Each possesses critical knowledge and none possesses all of it. The future of learning will emerge not through sequential transactions but through co-design, necessitating partnerships built around shared responsibility, shared experimentation, and shared outcomes. This is why partnerships become so important. The future of learning depends not only on stronger, forward-thinking institutions, but also on stronger relationships among the organizations that shape how learning occurs and will be used.
Designing Learning for an Age of Abundant Intelligence
In this emerging environment, the role of higher education may become even more important, though fundamentally different. The value may lie less in controlling access to information and more in providing intellectual coherence, fostering community, cultivating critical reasoning, integrating diverse learning experiences, and validating capability. Rather than serving as the sole providers of learning, institutions of higher education will increasingly function as architects, conveners, and orchestrators within broader learning ecosystems.
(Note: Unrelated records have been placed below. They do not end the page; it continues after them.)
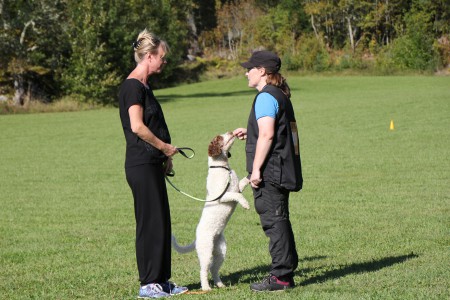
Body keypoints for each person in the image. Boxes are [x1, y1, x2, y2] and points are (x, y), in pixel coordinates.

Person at [118, 29, 188, 298]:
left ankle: (162, 281)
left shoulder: (145, 86)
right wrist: (165, 148)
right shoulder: (132, 86)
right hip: (140, 164)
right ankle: (148, 284)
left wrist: (165, 158)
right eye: (162, 57)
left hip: (152, 163)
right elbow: (137, 127)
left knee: (161, 223)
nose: (164, 61)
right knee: (149, 224)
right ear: (149, 56)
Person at [233, 50, 303, 292]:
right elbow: (271, 131)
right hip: (282, 168)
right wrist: (249, 131)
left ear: (262, 71)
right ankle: (285, 272)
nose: (246, 72)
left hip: (271, 172)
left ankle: (281, 276)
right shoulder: (279, 94)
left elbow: (268, 134)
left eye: (250, 68)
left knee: (274, 222)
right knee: (280, 219)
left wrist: (255, 170)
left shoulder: (265, 97)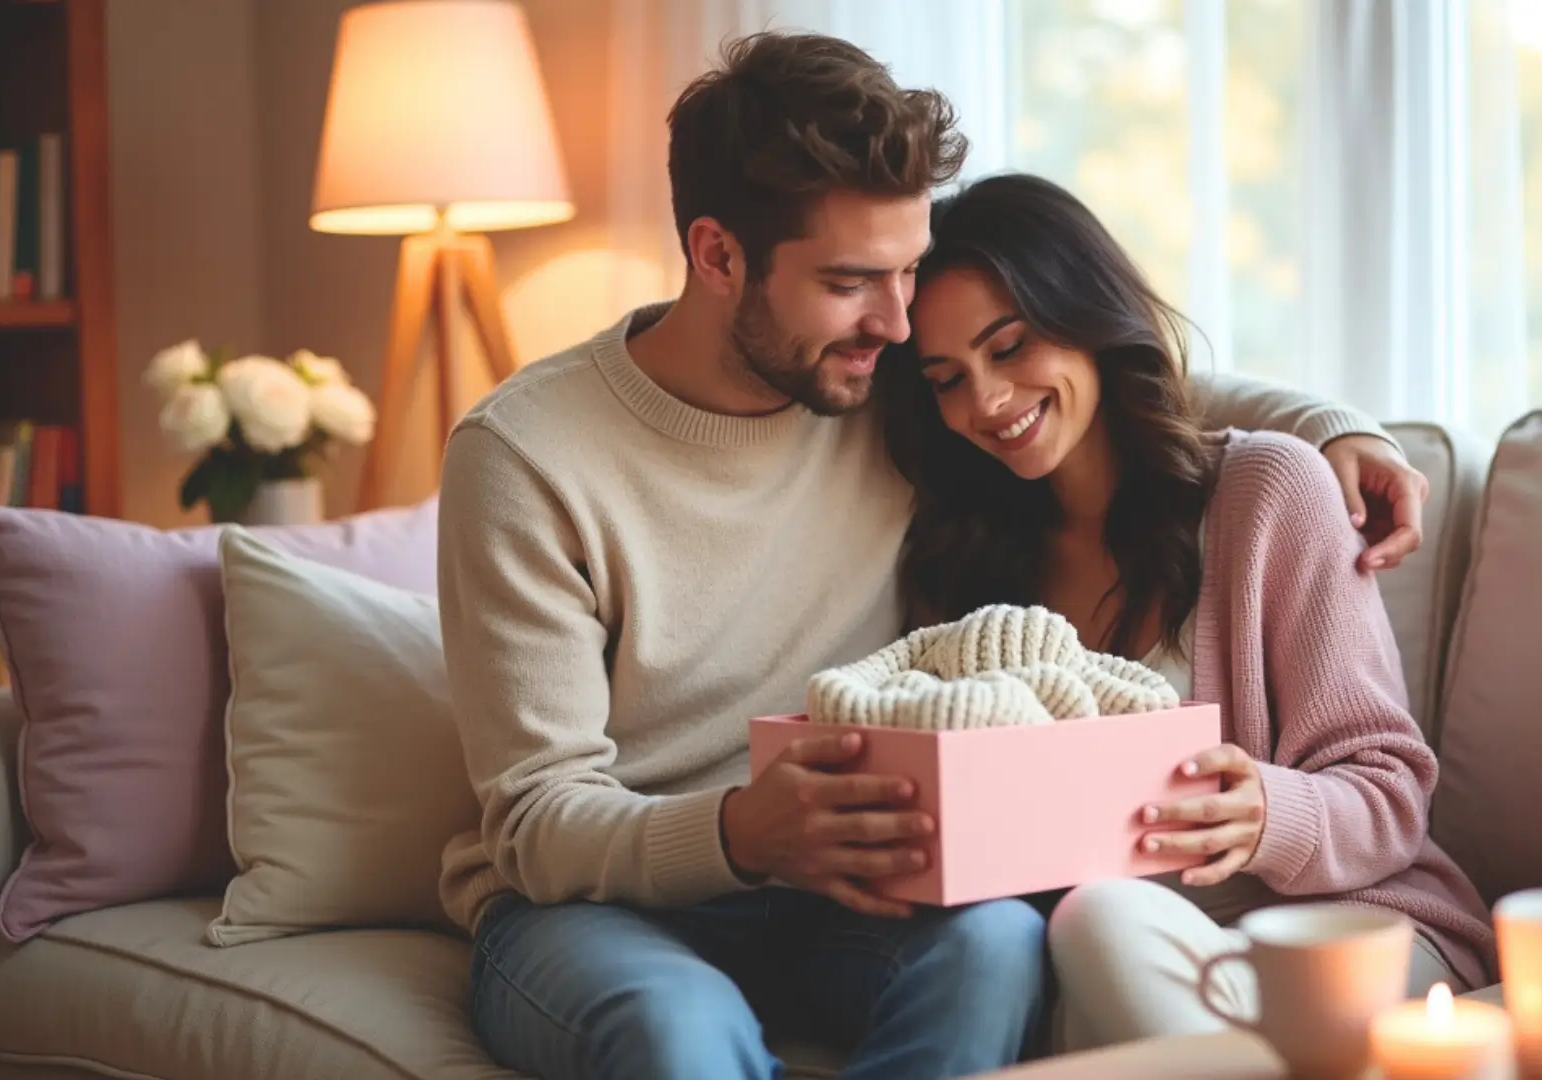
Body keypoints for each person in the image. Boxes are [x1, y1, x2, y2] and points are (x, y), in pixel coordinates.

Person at [437, 30, 1428, 1080]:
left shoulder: (887, 390)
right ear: (719, 255)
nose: (901, 322)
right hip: (599, 911)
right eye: (855, 280)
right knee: (677, 1033)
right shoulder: (525, 457)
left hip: (846, 902)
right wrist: (740, 833)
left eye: (909, 272)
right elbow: (537, 821)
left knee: (999, 943)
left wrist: (1337, 430)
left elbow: (1100, 391)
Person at [875, 172, 1497, 1056]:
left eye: (1009, 347)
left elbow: (1392, 792)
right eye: (947, 379)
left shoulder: (1267, 491)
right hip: (1150, 957)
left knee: (1096, 940)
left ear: (1087, 317)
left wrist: (1266, 812)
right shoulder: (968, 567)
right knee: (1083, 945)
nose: (986, 401)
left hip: (1348, 933)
The institutions that thrive will not be those that adopt artificial intelligence to make existing models more efficient. They will be those that use AI to redesign learning, reimagine capability development, and build the partnerships necessary to support an age of abundant intelligence. The most important question for higher ed is no longer what AI can do, but rather how learning should be re-envisioned, and what higher education should become when intelligence is continuously available. The stakes extend far beyond higher education itself. The ability to develop adaptable talent, accelerate innovation, strengthen civic capacity, and address increasingly complex societal challenges will depend upon how effectively institutions rethink learning for this new age. The opportunity before us is therefore not simply to adopt a new technology but rather to help design the learning infrastructure upon which future economic prosperity, competitiveness, and social progress will depend.